The CDRC Semantic Search System is a project designed to enhance the search capabilities of the Centre for Consumer Data Research (CDRC) data catalogue. The goal is to implement a semantic search approach that goes beyond traditional keyword-based searches, providing users with more accurate and relevant results.
-
Semantic Search: Embeds documents using OpenAI which are stored on Pinecone, allowing for semantic querying using cosine similarity.
-
Retrieval Augmented Generation: Generates responses using GPT 3.5 turbo to explain the relevance of retrieved datasets.

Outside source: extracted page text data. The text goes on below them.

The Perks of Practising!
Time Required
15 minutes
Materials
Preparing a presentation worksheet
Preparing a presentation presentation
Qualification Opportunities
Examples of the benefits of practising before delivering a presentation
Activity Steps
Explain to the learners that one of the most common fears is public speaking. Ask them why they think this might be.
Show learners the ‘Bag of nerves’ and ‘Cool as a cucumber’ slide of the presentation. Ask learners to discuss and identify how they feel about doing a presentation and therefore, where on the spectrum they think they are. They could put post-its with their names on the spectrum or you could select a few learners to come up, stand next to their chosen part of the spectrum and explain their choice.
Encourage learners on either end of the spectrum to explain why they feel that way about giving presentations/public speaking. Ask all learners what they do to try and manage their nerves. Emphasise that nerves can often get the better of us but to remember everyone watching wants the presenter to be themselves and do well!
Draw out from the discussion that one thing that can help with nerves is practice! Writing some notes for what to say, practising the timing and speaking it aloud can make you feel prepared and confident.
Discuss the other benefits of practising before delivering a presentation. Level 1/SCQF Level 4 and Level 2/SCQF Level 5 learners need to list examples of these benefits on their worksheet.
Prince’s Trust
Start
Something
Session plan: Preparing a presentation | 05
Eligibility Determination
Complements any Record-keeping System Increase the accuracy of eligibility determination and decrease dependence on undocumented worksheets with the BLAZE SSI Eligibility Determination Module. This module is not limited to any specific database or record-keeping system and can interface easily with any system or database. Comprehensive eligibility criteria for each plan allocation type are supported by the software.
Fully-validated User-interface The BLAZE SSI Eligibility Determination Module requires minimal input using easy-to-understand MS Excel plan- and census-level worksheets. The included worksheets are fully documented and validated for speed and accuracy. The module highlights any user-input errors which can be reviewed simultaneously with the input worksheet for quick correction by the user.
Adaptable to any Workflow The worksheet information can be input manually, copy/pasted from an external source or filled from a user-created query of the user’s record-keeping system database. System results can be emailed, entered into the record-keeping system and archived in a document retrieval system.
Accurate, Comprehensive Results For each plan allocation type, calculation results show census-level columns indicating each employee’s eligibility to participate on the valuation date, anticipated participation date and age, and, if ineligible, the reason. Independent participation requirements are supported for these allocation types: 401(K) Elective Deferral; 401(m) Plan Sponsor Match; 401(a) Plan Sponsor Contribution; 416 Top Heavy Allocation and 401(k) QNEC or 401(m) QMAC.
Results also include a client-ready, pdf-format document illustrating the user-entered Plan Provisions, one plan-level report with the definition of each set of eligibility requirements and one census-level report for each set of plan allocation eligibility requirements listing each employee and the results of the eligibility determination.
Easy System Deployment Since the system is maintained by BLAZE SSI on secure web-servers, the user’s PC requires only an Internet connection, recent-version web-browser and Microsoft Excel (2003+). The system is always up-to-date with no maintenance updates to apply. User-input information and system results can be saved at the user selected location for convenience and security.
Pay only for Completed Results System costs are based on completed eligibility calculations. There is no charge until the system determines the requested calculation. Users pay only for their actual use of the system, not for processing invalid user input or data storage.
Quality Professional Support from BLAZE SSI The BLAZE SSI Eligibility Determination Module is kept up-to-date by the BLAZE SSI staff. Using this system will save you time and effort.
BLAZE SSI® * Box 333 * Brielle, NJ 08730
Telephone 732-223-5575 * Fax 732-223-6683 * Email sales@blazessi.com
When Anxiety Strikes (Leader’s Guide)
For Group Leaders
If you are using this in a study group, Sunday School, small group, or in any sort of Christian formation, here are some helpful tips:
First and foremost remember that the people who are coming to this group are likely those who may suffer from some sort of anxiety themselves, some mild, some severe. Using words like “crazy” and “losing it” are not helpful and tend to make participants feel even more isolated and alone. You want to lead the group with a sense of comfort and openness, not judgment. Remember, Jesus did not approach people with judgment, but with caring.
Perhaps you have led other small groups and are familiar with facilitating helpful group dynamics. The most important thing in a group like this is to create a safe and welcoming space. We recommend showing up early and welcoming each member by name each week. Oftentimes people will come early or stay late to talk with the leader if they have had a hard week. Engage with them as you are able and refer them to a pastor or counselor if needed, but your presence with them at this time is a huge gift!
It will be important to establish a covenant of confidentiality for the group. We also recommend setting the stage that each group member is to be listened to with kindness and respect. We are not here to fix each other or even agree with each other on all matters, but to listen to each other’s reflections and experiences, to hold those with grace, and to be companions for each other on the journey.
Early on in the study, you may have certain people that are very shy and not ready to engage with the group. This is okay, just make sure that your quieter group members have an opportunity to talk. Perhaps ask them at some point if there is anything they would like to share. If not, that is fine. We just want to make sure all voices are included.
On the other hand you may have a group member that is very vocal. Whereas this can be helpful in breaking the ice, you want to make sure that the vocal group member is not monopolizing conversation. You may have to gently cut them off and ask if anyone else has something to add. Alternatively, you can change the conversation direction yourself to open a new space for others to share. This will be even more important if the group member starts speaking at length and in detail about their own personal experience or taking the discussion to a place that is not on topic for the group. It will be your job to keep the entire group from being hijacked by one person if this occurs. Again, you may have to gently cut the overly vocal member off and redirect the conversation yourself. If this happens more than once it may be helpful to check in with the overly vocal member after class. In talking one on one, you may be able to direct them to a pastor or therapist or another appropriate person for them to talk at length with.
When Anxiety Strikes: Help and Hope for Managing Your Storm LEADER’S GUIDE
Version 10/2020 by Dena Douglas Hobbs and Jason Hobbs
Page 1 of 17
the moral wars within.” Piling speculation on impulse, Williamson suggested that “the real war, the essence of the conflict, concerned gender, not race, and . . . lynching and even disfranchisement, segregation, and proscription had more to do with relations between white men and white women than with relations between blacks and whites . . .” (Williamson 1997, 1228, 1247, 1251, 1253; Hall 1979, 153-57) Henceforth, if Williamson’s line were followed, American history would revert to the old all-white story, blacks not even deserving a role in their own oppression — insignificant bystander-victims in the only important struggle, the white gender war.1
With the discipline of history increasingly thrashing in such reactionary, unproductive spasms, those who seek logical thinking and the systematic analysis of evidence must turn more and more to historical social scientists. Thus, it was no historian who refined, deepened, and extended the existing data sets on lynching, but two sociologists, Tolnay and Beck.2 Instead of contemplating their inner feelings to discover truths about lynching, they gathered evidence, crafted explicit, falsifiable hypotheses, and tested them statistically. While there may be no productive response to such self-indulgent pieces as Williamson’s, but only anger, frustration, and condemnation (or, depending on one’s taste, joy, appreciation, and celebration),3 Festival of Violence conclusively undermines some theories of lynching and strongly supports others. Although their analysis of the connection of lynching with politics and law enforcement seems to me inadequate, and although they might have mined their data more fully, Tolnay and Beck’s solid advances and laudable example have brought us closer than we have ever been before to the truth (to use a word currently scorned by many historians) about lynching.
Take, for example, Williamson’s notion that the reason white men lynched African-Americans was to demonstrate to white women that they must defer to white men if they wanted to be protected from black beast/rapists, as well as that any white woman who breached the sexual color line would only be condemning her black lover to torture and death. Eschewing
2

The CDRC Semantic Search System follows a standard Retrieval Augmented Generation (RAG) architecture:
Credit to Heiko Hotz (https://towardsdatascience.com/rag-vs-finetuning-which-is-the-best-tool-to-boost-your-llm-application-94654b1eaba7)
To get started with the CDRC Semantic Search System, follow these steps:
-
Clone the repository:
git clone https://github.com/cjber/cdrc-semantic-search.git
-
Install dependencies:
With pip:
cd cdrc-semantic-search
pip install -r requirements.txt
With pdm:
cd cdrc-semantic-search
pdm install
-
Configure the system:
Edit the
config/config.toml
file to customize settings such as API keys, or model settings. -
Run the system using a DVC pipeline.
dvc repro
NOTE: This requires a Pinecone database and access to the CDRC catalogue.